▸ PROBLEM DETAILS:
Each line below that includes the word "swings" is to be reported.

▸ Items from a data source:
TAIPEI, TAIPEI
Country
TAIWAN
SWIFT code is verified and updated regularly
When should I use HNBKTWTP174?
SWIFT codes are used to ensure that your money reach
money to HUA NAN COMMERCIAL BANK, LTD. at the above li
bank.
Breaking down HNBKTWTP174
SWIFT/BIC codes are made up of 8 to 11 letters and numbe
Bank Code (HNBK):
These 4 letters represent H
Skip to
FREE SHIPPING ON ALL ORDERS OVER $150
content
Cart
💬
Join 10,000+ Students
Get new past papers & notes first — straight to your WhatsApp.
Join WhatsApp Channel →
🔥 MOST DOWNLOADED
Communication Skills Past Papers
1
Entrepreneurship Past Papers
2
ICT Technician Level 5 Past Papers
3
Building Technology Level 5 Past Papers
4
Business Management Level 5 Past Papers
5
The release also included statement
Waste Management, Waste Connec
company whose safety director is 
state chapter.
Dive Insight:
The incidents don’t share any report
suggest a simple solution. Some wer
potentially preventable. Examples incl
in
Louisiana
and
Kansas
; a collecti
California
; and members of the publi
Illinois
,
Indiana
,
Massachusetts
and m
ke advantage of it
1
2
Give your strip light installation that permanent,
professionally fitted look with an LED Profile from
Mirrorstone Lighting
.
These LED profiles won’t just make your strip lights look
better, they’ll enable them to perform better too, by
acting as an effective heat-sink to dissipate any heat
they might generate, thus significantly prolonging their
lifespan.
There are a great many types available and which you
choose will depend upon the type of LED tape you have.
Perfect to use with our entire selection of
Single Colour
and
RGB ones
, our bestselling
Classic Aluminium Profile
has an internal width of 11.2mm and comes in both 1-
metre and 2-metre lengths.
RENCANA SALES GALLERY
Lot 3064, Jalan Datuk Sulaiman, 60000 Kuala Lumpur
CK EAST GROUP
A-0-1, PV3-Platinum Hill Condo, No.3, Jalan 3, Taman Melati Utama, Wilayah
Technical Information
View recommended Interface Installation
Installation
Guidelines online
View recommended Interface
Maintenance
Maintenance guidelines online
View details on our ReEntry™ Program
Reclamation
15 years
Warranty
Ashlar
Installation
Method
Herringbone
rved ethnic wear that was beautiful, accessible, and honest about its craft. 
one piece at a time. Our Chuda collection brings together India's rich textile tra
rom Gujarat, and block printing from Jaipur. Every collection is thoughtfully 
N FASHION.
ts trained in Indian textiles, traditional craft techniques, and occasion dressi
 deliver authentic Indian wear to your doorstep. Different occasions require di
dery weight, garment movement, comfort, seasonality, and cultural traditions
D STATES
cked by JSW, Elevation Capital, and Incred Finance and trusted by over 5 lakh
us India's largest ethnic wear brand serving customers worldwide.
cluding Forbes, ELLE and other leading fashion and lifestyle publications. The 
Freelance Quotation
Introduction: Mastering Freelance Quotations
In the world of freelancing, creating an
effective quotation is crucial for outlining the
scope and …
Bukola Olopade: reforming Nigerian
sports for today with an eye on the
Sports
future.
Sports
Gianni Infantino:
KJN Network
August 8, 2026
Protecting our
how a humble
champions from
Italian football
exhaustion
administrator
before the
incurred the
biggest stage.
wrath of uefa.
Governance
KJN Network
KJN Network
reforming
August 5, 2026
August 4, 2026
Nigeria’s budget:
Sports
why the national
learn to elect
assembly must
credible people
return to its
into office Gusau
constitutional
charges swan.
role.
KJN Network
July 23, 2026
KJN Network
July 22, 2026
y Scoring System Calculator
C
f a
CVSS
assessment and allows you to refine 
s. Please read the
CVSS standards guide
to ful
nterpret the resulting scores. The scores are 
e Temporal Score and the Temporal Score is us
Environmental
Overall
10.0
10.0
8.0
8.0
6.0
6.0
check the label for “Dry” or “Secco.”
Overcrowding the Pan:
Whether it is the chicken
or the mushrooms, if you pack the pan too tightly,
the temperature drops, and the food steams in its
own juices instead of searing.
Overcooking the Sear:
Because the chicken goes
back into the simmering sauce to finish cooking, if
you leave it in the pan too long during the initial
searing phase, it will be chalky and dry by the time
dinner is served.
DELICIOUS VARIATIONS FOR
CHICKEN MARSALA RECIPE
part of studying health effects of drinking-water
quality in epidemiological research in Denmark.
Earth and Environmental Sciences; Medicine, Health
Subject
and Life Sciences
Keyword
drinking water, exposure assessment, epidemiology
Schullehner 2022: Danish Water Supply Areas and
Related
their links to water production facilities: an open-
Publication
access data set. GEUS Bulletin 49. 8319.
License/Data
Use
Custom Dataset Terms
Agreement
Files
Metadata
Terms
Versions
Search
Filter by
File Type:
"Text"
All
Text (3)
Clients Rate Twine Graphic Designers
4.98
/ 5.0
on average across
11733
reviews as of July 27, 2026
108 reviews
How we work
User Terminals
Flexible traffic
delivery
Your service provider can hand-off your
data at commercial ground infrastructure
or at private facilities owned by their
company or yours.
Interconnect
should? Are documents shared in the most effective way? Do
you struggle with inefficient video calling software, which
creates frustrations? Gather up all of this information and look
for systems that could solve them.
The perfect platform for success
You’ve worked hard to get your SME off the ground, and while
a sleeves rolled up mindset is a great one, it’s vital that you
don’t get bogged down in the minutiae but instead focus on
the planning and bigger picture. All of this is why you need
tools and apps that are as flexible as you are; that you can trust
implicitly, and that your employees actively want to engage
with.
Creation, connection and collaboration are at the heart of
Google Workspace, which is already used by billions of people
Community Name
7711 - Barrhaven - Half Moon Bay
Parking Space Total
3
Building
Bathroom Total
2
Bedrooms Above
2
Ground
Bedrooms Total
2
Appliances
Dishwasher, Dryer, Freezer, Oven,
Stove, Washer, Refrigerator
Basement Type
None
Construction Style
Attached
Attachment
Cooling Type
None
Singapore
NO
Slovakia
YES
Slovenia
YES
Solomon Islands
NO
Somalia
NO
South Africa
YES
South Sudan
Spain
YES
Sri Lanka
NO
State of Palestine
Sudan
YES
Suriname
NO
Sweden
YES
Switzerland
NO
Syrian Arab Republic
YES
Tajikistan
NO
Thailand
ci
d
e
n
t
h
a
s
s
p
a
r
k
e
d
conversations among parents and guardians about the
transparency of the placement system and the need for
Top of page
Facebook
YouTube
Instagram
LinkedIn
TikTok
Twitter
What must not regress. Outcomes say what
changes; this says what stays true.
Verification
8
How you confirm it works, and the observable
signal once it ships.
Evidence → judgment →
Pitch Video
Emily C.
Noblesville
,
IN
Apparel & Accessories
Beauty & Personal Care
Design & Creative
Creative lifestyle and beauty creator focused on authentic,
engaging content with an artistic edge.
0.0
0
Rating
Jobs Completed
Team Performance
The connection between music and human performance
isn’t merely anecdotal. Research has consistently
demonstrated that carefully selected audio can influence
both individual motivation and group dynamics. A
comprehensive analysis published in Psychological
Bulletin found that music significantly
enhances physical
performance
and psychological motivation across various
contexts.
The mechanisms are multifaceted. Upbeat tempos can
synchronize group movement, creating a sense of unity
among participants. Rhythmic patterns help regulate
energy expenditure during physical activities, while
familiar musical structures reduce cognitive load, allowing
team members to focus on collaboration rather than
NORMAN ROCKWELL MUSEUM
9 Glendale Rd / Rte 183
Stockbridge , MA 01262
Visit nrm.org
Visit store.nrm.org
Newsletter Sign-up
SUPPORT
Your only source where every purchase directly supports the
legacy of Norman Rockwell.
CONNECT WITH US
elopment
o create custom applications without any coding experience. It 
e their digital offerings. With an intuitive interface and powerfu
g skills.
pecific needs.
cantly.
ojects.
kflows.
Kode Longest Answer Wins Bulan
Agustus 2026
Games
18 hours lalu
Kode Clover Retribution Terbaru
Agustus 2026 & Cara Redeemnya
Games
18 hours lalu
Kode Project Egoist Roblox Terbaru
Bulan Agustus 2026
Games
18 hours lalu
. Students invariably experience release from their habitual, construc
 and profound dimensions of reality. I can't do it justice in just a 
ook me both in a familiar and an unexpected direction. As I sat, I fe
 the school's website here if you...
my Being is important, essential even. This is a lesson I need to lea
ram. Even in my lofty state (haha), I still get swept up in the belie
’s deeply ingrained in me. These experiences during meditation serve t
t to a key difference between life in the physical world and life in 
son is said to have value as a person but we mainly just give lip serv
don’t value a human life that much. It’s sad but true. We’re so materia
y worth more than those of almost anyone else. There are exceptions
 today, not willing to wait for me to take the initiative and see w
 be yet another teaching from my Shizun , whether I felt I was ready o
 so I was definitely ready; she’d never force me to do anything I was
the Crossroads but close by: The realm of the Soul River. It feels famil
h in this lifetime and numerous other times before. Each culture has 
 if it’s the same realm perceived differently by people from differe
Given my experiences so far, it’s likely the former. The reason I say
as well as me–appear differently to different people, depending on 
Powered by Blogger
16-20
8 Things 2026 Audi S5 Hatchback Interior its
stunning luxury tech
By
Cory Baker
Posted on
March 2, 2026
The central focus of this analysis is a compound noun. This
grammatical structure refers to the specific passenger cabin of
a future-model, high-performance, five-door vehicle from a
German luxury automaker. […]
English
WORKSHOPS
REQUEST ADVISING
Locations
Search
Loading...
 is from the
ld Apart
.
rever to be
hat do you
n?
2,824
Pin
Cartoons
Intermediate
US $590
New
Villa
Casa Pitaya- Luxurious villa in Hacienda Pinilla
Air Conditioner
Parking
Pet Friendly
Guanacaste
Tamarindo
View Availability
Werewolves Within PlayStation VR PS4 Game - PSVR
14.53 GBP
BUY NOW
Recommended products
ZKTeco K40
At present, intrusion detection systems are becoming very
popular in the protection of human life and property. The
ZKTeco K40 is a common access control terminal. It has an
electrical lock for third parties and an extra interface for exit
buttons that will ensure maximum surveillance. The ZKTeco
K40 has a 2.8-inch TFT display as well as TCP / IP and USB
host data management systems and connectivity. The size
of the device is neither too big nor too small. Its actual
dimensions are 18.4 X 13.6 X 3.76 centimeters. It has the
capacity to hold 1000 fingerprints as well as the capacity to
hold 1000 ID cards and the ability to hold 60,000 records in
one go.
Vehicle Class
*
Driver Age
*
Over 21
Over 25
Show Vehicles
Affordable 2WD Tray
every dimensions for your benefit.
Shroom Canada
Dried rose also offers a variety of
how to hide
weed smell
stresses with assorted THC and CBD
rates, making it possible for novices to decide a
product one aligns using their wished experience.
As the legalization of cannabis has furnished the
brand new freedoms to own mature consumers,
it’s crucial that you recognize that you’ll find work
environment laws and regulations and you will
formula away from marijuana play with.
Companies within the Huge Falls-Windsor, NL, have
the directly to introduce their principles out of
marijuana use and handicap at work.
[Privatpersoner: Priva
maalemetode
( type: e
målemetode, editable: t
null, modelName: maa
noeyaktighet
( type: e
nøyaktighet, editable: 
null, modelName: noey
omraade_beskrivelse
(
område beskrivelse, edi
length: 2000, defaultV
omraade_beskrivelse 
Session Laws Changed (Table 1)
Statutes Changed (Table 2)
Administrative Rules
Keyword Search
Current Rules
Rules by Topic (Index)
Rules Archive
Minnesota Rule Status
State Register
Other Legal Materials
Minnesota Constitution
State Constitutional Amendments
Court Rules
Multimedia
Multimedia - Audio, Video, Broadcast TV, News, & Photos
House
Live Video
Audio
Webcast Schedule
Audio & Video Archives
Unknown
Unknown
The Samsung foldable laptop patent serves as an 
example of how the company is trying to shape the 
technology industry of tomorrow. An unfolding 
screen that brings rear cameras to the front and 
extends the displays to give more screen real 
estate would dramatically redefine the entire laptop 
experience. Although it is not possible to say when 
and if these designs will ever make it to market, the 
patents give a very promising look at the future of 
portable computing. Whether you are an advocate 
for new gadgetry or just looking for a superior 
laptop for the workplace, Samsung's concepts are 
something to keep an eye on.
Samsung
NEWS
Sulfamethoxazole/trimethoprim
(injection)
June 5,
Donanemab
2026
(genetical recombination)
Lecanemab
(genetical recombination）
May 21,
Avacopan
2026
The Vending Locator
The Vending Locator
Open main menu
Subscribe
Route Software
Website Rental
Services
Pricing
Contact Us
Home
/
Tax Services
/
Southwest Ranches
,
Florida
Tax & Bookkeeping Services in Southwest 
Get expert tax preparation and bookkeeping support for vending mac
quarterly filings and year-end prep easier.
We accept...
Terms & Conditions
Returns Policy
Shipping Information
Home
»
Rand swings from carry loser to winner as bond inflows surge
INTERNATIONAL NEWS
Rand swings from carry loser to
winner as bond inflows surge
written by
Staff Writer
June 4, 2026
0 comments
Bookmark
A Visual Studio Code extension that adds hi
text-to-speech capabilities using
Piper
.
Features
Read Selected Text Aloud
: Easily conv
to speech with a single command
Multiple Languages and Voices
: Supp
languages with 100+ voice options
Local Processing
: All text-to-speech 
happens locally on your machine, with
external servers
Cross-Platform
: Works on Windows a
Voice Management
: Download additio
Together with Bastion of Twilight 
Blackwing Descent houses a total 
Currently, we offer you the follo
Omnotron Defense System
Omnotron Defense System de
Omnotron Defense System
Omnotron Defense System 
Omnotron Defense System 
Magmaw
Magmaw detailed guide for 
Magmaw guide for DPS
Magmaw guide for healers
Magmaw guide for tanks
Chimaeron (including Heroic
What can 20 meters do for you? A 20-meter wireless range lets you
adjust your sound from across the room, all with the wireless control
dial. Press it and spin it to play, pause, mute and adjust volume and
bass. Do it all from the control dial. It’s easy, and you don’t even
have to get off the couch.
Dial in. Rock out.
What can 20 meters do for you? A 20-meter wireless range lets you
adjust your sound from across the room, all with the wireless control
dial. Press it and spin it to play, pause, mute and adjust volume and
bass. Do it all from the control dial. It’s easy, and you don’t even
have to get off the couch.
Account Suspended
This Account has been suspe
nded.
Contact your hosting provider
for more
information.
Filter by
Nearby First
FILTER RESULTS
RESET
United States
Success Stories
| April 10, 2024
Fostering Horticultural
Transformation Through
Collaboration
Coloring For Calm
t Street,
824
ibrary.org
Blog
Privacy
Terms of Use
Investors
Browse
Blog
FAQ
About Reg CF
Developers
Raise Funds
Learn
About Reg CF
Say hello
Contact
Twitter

▸ TASK OUTPUT:
Rand swings from carry loser to winner as bond inflows surge
Rand swings from carry loser to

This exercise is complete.